Calvelli (1912-1997) è stato un bronzista, presente con 26 medaglie ai Musei Vaticani, che conservano anche un prestigioso bassorilievo in bronzo dal titolo «Il Papa e la folla» che il cardinale Martini donò a Giovanni Paolo II nel 1983. È stato anche autore di medaglie per Paolo VI, per la FAO e per l’Onu, e nel 1969 ha realizzato la Coppa campioni d’Italia che viene tuttora assegnata a conclusione di ogni campionato.
Tra molto altro ancora, nel 1953 ha realizzato anche lavori per la Andrea Doria, il superbo transatlantico naufragato nelle fredde acque al largo di Nantucket tra il 25 ed il 26 luglio 1956 a seguito dello speronamento da parte della nave Stockholm, protagonista di uno dei salvataggi più spettacolari della storia della marineria e posato sul fondo, con i suoi tesori e il materiale di pregio non razziato dai sommozzatori, a una profondità di 75 metri.
Ventottenne, espone già alla Biennale di Venezia, che frequenta per sei edizioni. Poi per quindici anni insegna anche al Liceo Artistico delle Orsoline di S. Carlo, a Milano, dove avrebbe svolto la maggior parte della sua attività.
Nel 1946 esegue ed espone all’Angelicum di Roma, la pontificia università «San Tommaso d’Aquino», la Madonna del mantello (oggi nel Seminario di Brescia), preceduta da vari bozzetti.
Della statuetta parla Lisa Ponti, la figlia di Gio, critica, editor, artista e custode dell’arte del padre, in un raro articolo pubblicato sulla rivista «Stile» (n. 41, maggio 1944), un giornale rivoluzionario antesignano di «Domus» e pensato da Ponti per la ricostruzione dell’Italia che sarebbe venuta: «L’idea di questa statua è venuta da Ponti, è la sua idea antica di voler esprimere questo nostro essere “coro”, essere montagna, tutti e sempre, con le nostre cose: questa uguaglianza fra gli uomini, in ogni paese e in ogni tempo, per cui dire “uomo” vuol sempre dire guerra, furto, pentimento, crudeltà, pazienza […]. A Padova, in un affresco, Ponti aveva dipinto le due grandi figure della “Filosofia che consola la Storia” in cui la Storia a capo chino porta sul manto nero figurate tutte queste opere e le vicende e gli errori umani. Quest’idea poi si è aperta in quella della Madonna. Calvelli l’ha fatta sua. In principio la trattò in modo lieve, come si vede dal bozzetto riprodotto qui, quella statuina quasi orientale dove i gruppi umani troppo in rilievo erano decorativi. Ma poi l’idea lo prese a fondo, e per quei mesi che lavorò fu un’orazione, e forse tale che ancora la statua non rende del tutto l’idea».
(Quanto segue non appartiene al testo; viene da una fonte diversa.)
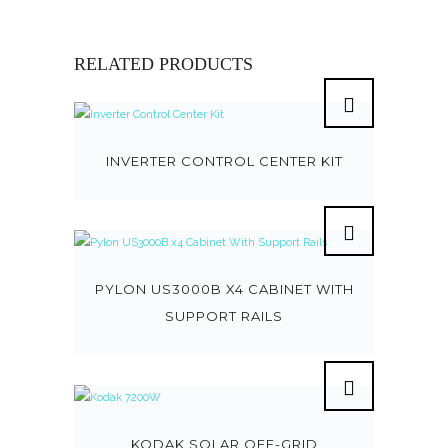
RELATED PRODUCTS
INVERTER CONTROL CENTER KIT
PYLON US3000B X4 CABINET WITH
SUPPORT RAILS
KODAK SOLAR OFF-GRID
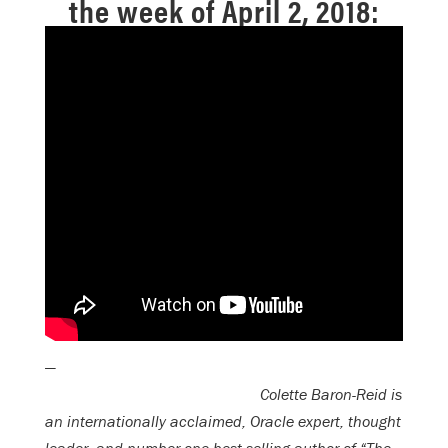
the week of April 2, 2018:
—
Colette Baron-Reid is
an internationally acclaimed, Oracle expert, thought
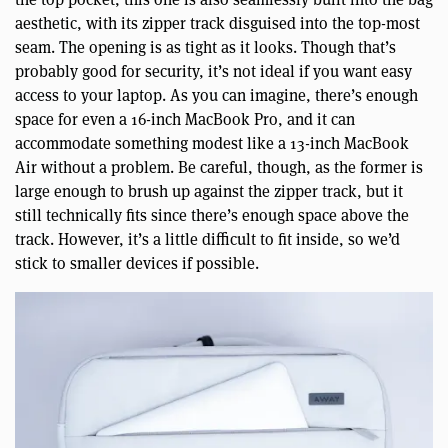
aesthetic, with its zipper track disguised into the top-most
seam. The opening is as tight as it looks. Though that’s
probably good for security, it’s not ideal if you want easy
access to your laptop. As you can imagine, there’s enough
space for even a 16-inch MacBook Pro, and it can
accommodate something modest like a 13-inch MacBook
Air without a problem. Be careful, though, as the former is
large enough to brush up against the zipper track, but it
still technically fits since there’s enough space above the
track. However, it’s a little difficult to fit inside, so we’d
stick to smaller devices if possible.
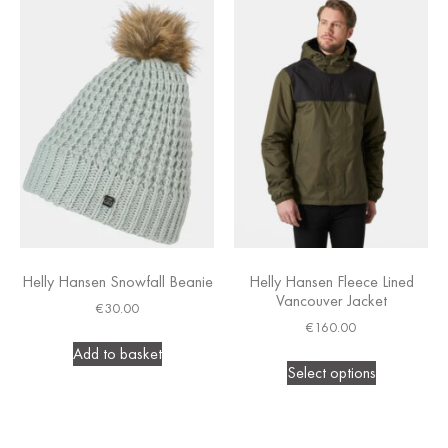
Helly Hansen Snowfall Beanie
Helly Hansen Fleece Lined
Vancouver Jacket
€
30.00
€
160.00
Add to basket
Select options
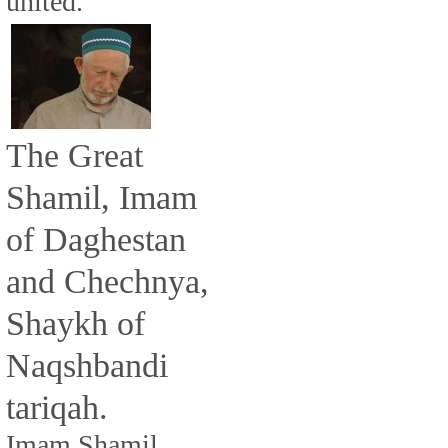
united.
The Great
Shamil, Imam
of Daghestan
and Chechnya,
Shaykh of
Naqshbandi
tariqah.
Imam Shamil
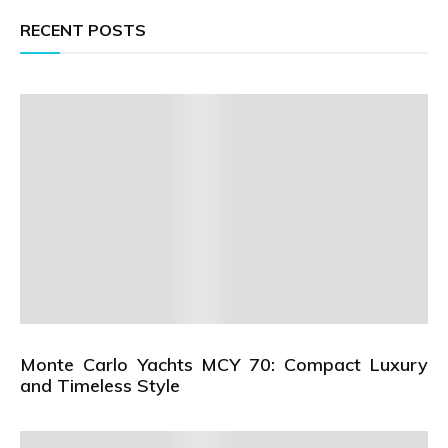
RECENT POSTS
Monte Carlo Yachts MCY 70: Compact Luxury
and Timeless Style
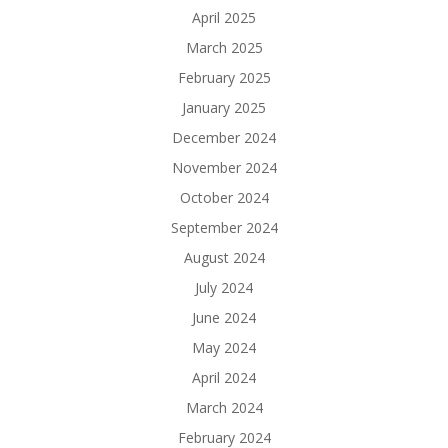
April 2025
March 2025
February 2025
January 2025
December 2024
November 2024
October 2024
September 2024
August 2024
July 2024
June 2024
May 2024
April 2024
March 2024
February 2024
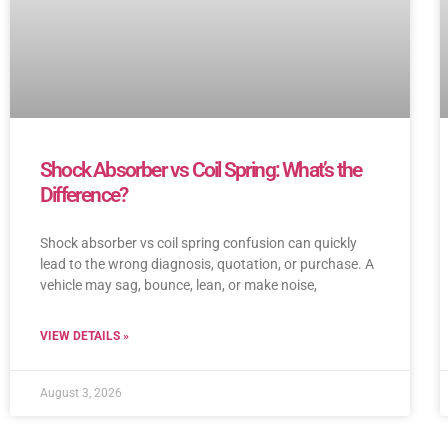
Shock Absorber vs Coil Spring: What’s the
Difference?
Shock absorber vs coil spring confusion can quickly
lead to the wrong diagnosis, quotation, or purchase. A
vehicle may sag, bounce, lean, or make noise,
VIEW DETAILS »
August 3, 2026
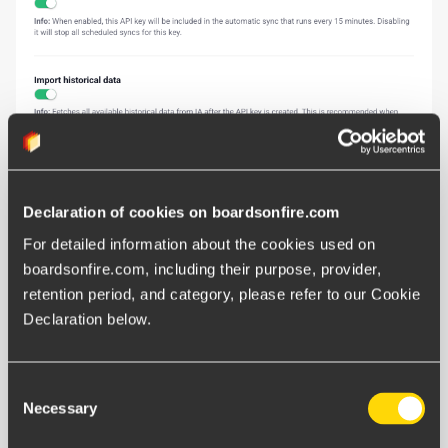
Declaration of cookies on boardsonfire.com
For detailed information about the cookies used on 
boardsonfire.com, including their purpose, provider, 
Follow these steps to activate the connection in the BoF
retention period, and category, please refer to our Cookie 
interface:
Declaration below.
Click the
Administration menu
(the three lines) in
Consent
the upper left corner.
Necessary
Selection
Go to the
Integration
section and select the
IA
integration
tab.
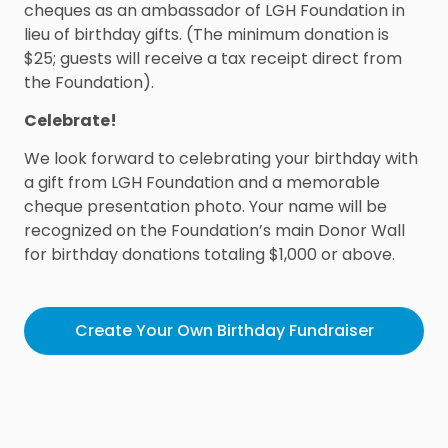
cheques as an ambassador of LGH Foundation in
lieu of birthday gifts. (The minimum donation is
$25; guests will receive a tax receipt direct from
the Foundation).
Celebrate!
We look forward to celebrating your birthday with
a gift from LGH Foundation and a memorable
cheque presentation photo. Your name will be
recognized on the Foundation’s main Donor Wall
for birthday donations totaling $1,000 or above.
Create Your Own Birthday Fundraiser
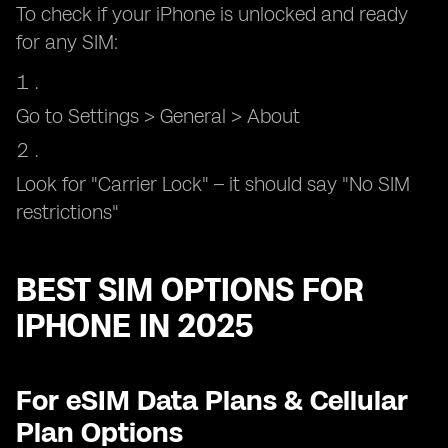
To check if your iPhone is unlocked and ready
for any SIM:
Go to Settings > General > About
Look for "Carrier Lock" – it should say "No SIM
restrictions"
BEST SIM OPTIONS FOR
IPHONE IN 2025
For eSIM Data Plans & Cellular
Plan Options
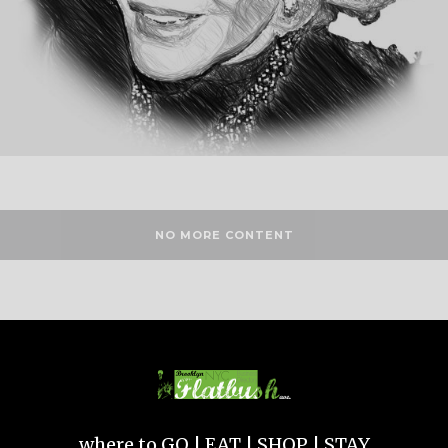
NO MORE CONTENT
where to GO | EAT | SHOP | STAY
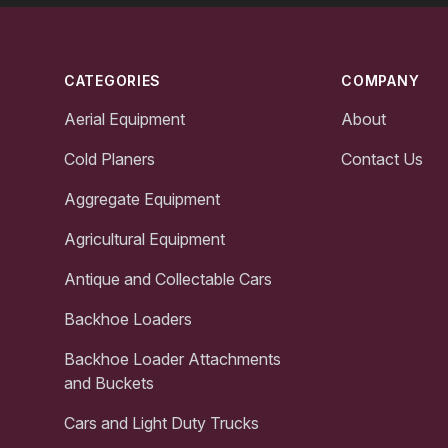
Footer
CATEGORIES
COMPANY
Aerial Equipment
About
Cold Planers
Contact Us
Aggregate Equipment
Agricultural Equipment
Antique and Collectable Cars
Backhoe Loaders
Backhoe Loader Attachments
and Buckets
Cars and Light Duty Trucks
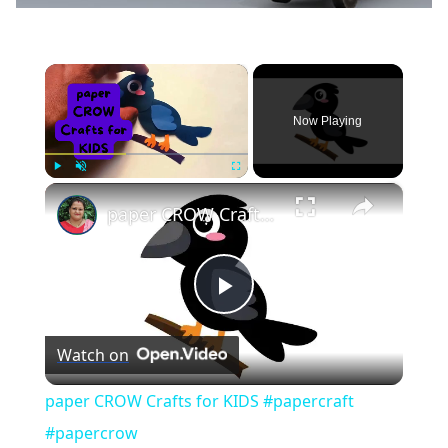
×
Now Playing
×
Play
Unmute
Fullscreen
paper CROW Crafts for KIDS #papercraft #papercrow
Play
Watch on
Video
paper CROW Crafts for KIDS #papercraft
#papercrow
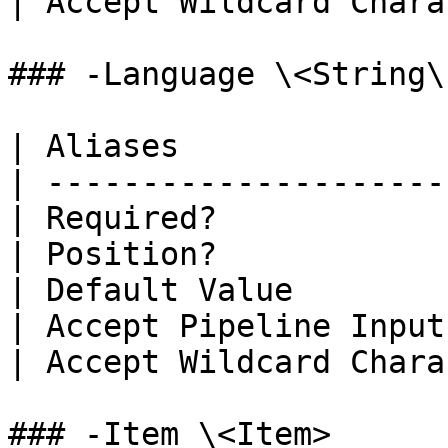
| Accept Wildcard Chara
### -Language \<String\[
| Aliases              
| ---------------------
| Required?            
| Position?            
| Default Value        
| Accept Pipeline Input
| Accept Wildcard Chara
### -Item \<Item>
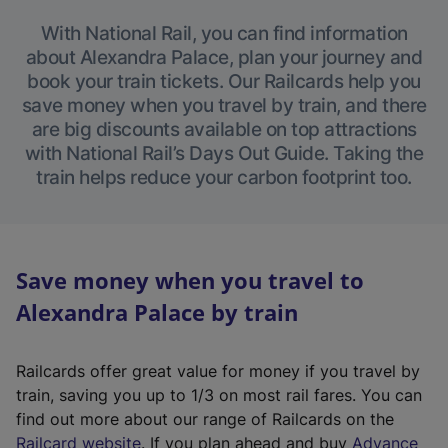
With National Rail, you can find information
about Alexandra Palace, plan your journey and
book your train tickets. Our Railcards help you
save money when you travel by train, and there
are big discounts available on top attractions
with National Rail’s Days Out Guide. Taking the
train helps reduce your carbon footprint too.
Save money when you travel to
Alexandra Palace by train
Railcards offer great value for money if you travel by
train, saving you up to 1/3 on most rail fares. You can
find out more about our range of Railcards on the
(
Railcard website
. If you plan ahead and buy
Advance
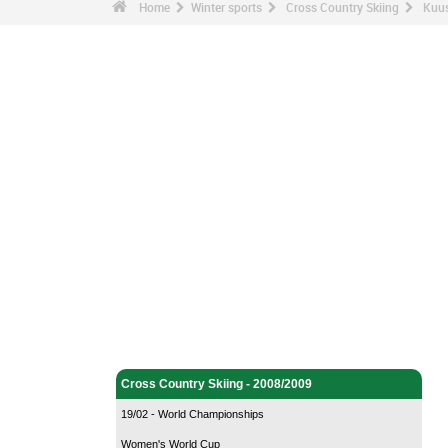
Home
Winter sports
Cross Country Skiing
Kuus
Winter sports - Home
Cross Country Skiing - Home
Cross Country Skiing - 2008/2009
19/02 - World Championships
Women's World Cup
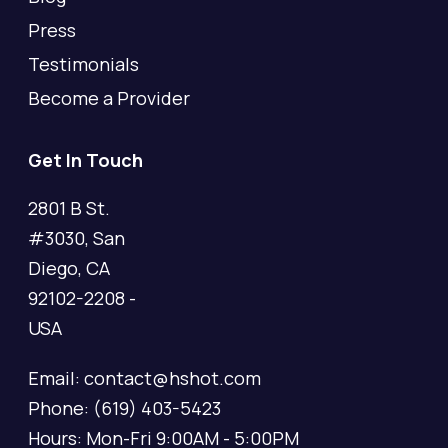
Press
Testimonials
Become a Provider
Get In Touch
2801 B St.
#3030, San
Diego, CA
92102-2208 -
USA
Email: contact@hshot.com
Phone: (619) 403-5423
Hours: Mon-Fri 9:00AM - 5:00PM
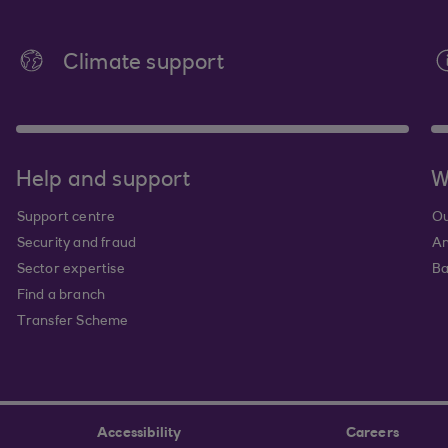
Climate support
Help and support
W
Support centre
Ou
Security and fraud
An
Sector expertise
Ba
Find a branch
Transfer Scheme
Accessibility
Careers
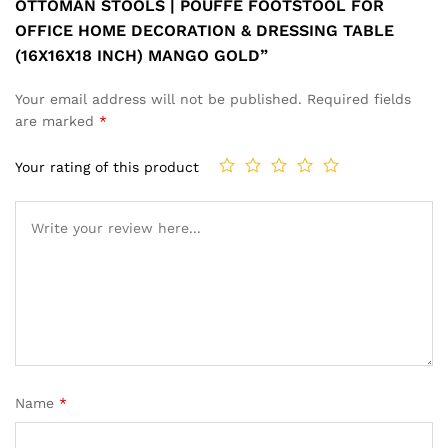
OTTOMAN STOOLS | POUFFE FOOTSTOOL FOR
OFFICE HOME DECORATION & DRESSING TABLE
(16X16X18 INCH) MANGO GOLD”
Your email address will not be published.
Required fields
are marked
*
Your rating of this product
Name
*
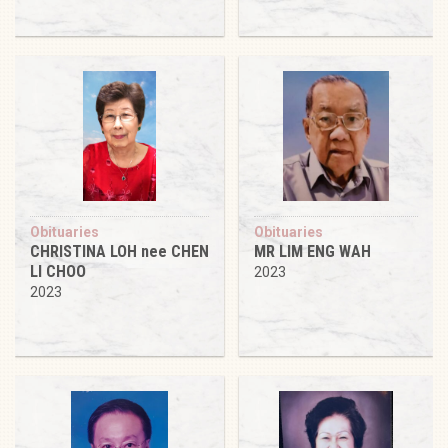
Obituaries
Obituaries
CHRISTINA LOH nee CHEN
MR LIM ENG WAH
LI CHOO
2023
2023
E uno dei bozzetti, per qualche storia non documentata (o non ancora; sarebbe interessante pensarla), guardato con occhio leggero, appena accennato come le opere del mantello, attribuito ad altri, ignorato dal patrimonio dell’Università è finito per riposare – probabilmente per volontà di p. Gemelli, da cui in quel periodo passavano tutte le iniziative che riguardavano direttamente o meno l’Ateneo – in Collegio, a guardare dolcemente, come restituendo una preghiera silenziosa alla preghiera, le generazioni che le si rivolgono.